(ENTRIES SHOWN begins)

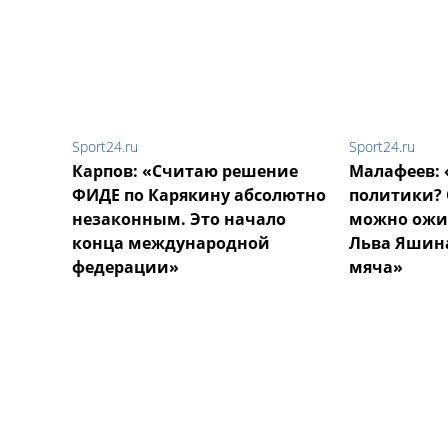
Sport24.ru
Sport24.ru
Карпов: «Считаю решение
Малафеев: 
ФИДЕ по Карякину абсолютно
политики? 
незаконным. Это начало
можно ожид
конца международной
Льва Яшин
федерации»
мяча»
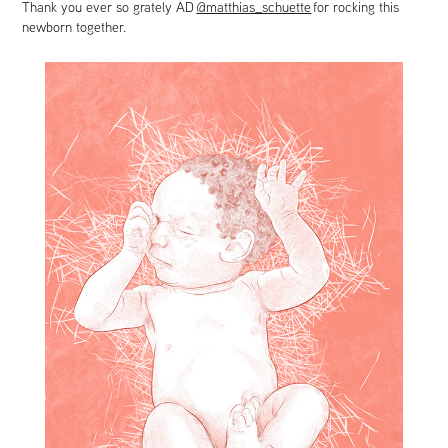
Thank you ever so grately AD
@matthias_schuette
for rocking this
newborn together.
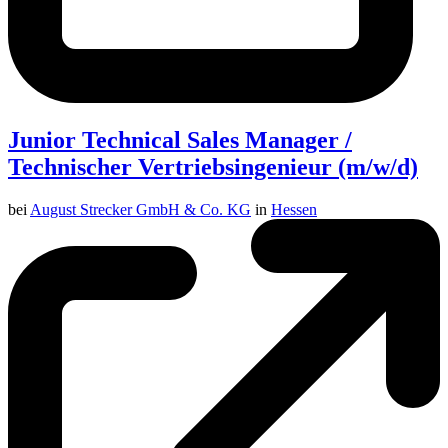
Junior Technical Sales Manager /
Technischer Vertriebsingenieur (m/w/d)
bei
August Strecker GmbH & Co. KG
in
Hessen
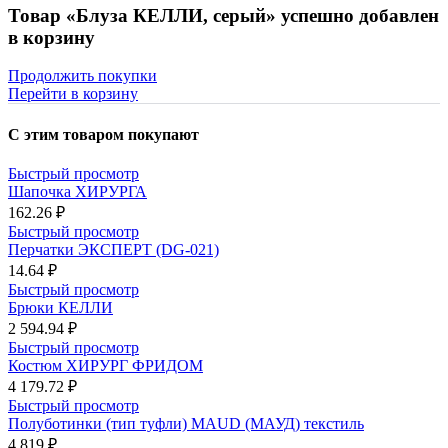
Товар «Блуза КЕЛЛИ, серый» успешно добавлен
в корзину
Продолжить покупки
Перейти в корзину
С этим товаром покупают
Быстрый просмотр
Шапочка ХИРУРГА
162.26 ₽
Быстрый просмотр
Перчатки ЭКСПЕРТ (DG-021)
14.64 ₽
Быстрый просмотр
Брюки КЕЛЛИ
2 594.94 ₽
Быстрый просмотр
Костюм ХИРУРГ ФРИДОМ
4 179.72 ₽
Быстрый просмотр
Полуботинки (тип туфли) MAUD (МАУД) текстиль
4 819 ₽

(ENTRIES SHOWN ends)
(ENTRIES SHOWN begins)

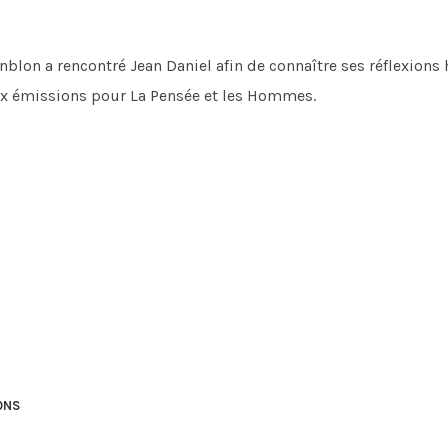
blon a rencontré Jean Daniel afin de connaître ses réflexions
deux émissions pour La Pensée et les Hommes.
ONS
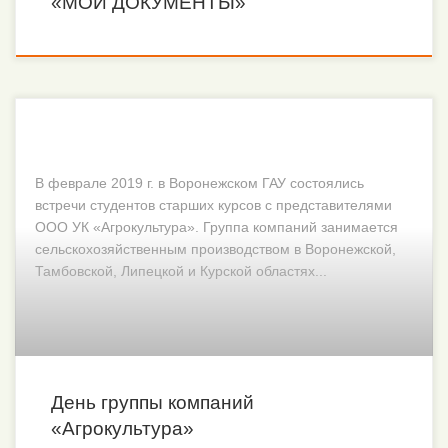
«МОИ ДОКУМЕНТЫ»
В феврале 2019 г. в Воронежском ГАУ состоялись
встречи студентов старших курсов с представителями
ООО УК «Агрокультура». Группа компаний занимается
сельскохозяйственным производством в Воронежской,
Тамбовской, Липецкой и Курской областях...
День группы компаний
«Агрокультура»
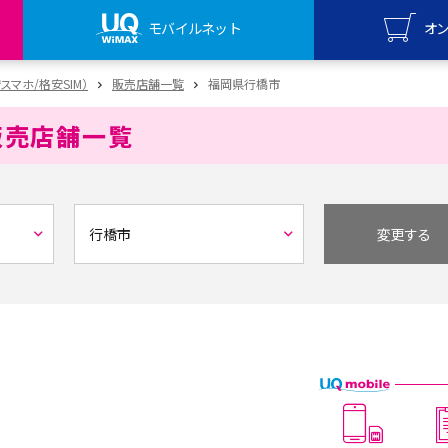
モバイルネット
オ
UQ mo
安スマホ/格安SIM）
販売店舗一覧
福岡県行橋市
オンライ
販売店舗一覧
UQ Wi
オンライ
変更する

(ENTRIES SHOWN ends)

▶ **YOUR TASK**:
Copy all lines above where "компаний" is present.

▶ **RESPONSE FOR THIS EXERCISE**:
ООО УК «Агрокультура». Группа компаний занимается
День группы компаний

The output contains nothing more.